Selling a Solar-Cell Future

The United States Energy Department recently came up with a bright idea: Use derelict pieces of polluted industrial land called brownfields to demonstrate a use for solar-generated electricity.

Juice flowing from solar cells erected on the sites would go to small-scale needs, such as lighting a city park, or it could be sold to the local utility.

Not surprisingly, the idea is dubbed "brightfields." But it's not likely to light up the future of solar technology - not yet. Finding land for solar panels does not strike at the heart of the technology's problem.

While the potential of solar power as a nonpolluting, renewable source of electricity has been touted for decades, it is still rarely used in homes or offices.

Today's state-of-the-art photovoltaic cells are still too inefficient in converting sunlight into electricity to compete on price in most electricity markets.

Electricity generated by even mass-produced cells costs a lot more per kilowatt-hour than electricity from conventional sources - coal-fired plants, for example.

But research for greater efficiency and mass production of cells are narrowing the cost gap. Solar-generated electricity is now about 20 cents a kwh compared to $1 two decades ago.
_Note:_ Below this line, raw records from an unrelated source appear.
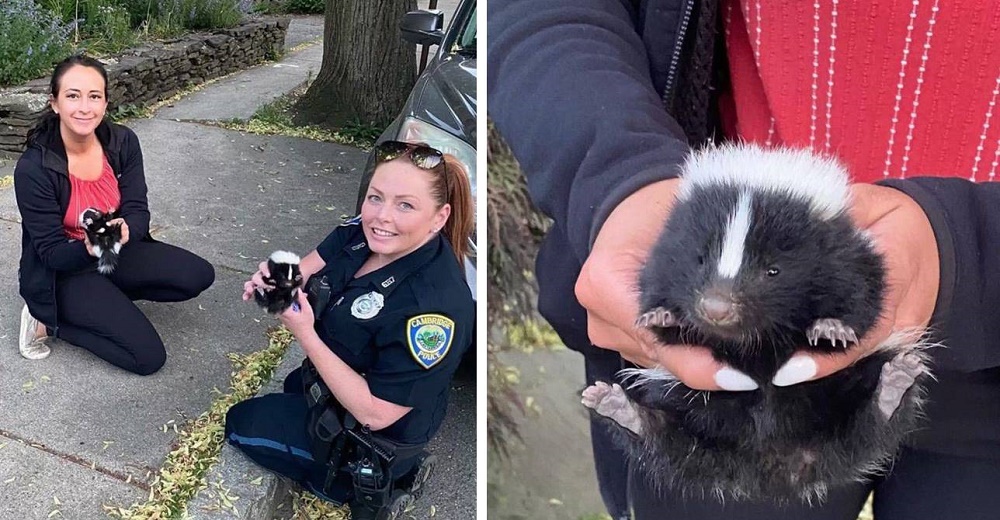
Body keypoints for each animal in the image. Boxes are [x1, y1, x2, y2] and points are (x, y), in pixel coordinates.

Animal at [584, 142, 932, 504]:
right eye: (699, 259)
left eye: (773, 270)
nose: (716, 307)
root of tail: (769, 468)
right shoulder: (661, 258)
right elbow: (654, 288)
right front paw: (662, 315)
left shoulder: (851, 257)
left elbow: (864, 295)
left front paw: (831, 328)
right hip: (691, 414)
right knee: (665, 441)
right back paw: (619, 409)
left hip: (841, 403)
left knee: (871, 423)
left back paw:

Governments abroad, pushed to avoid environmental problems associated with coal-burning or nuclear power, are hastening the marketability of solar. Japan and parts of Europe are subsidizing solar use, feeding the electricity into national power grids.

Official US involvement has been small by comparison. So far Chicago is the only city clearly aboard the "brightfields" experiment, though other cities are interested.

The Sacramento Municipal Utility District in California has installed photovoltaic panels on the roofs of more than 450 customers. These "PV Pioneers" pay an additional monthly fee to participate in this "green" program. The power from their rooftop panels goes into the local grid.

Meanwhile, sales by the solar-energy industry are growing at a yearly rate of 20 to 25 percent. Energy giants such as British Petroleum-Amoco are big investors in solar technology.

Such "renewable" energy use is still small compared to interest in it. But solar power is no longer an idea stuck in the lab.

Solar-generated electricity - along with its renewable cousin, wind-power - is slowly making its way from neat idea to marketable product.